The tractors use GPS to automatically steer through fields. Some planters have technology that automatically turns them off when they reach the edges.
Because the tractor steers itself, farmers can take their hands off the wheel in the field.
Machines like planters for seeds have gotten much bigger, making it harder for farmers to make sure they're not overlapping the same area.
Auto-steering technology makes the tractor much more accurate with staying in the rows than a farmer on his own. This sprayer has as width of 100 feet.
John Deere tractors have yellow globes, called StarFire receivers, that sit on the machine and work as their own GPS links, making mapping more accurate.

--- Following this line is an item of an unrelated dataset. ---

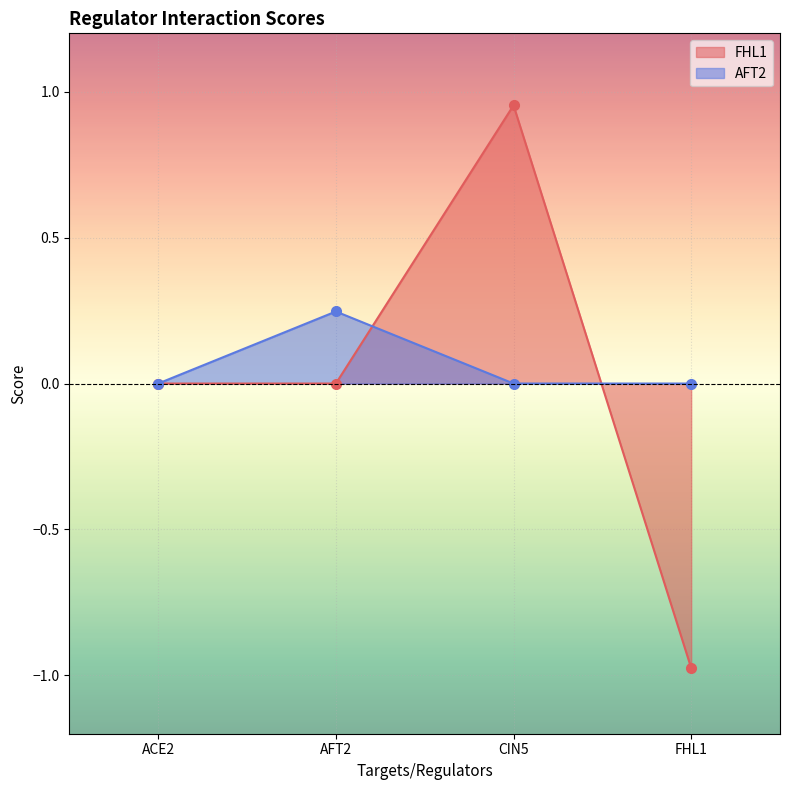

How many data points in AFT2 are above 0?

1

Tractors and combines come with monitors that can show the progress of planting or harvest in the field, or in this case, show that the autosteering technology is staying on track.

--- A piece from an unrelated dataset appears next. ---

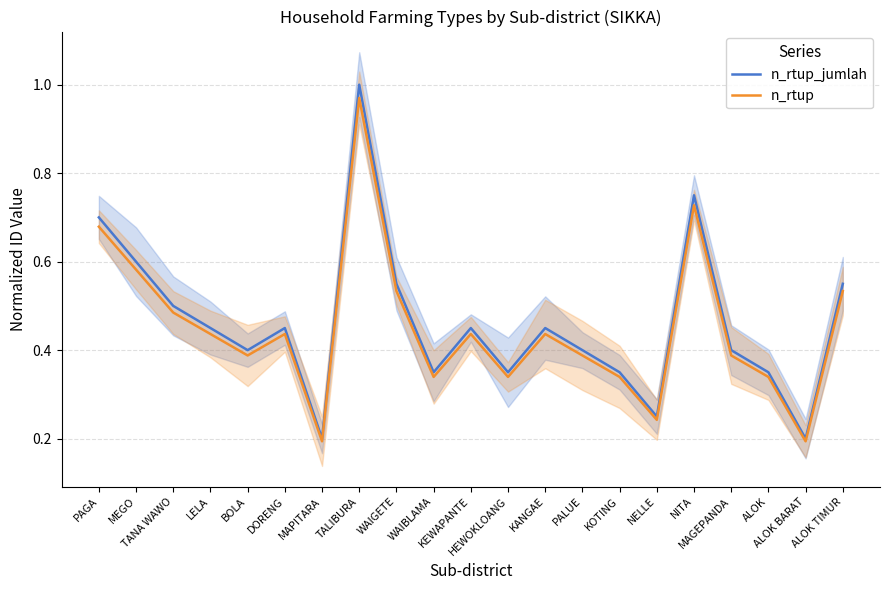

Which category has the lowest value in the n_rtup series?

ALOK BARAT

Farmers already get a lot of data from their tractors -- like yield, moisture levels and other factors. But many aren't really using the data to help them. Experts see data as the next big frontier to help agriculture.
Auto-steering technology and other features tend to come default in new tractors today.
Farms are getting bigger, but farmers don't always have more help to work the land. Technology like auto-steering makes them more efficient and lets them work longer hours.
John Deere runs a test farm in the suburbs of Iowa's capitol of Des Moines. It's here the company makes sure its apps and other technology work correctly in the machinery.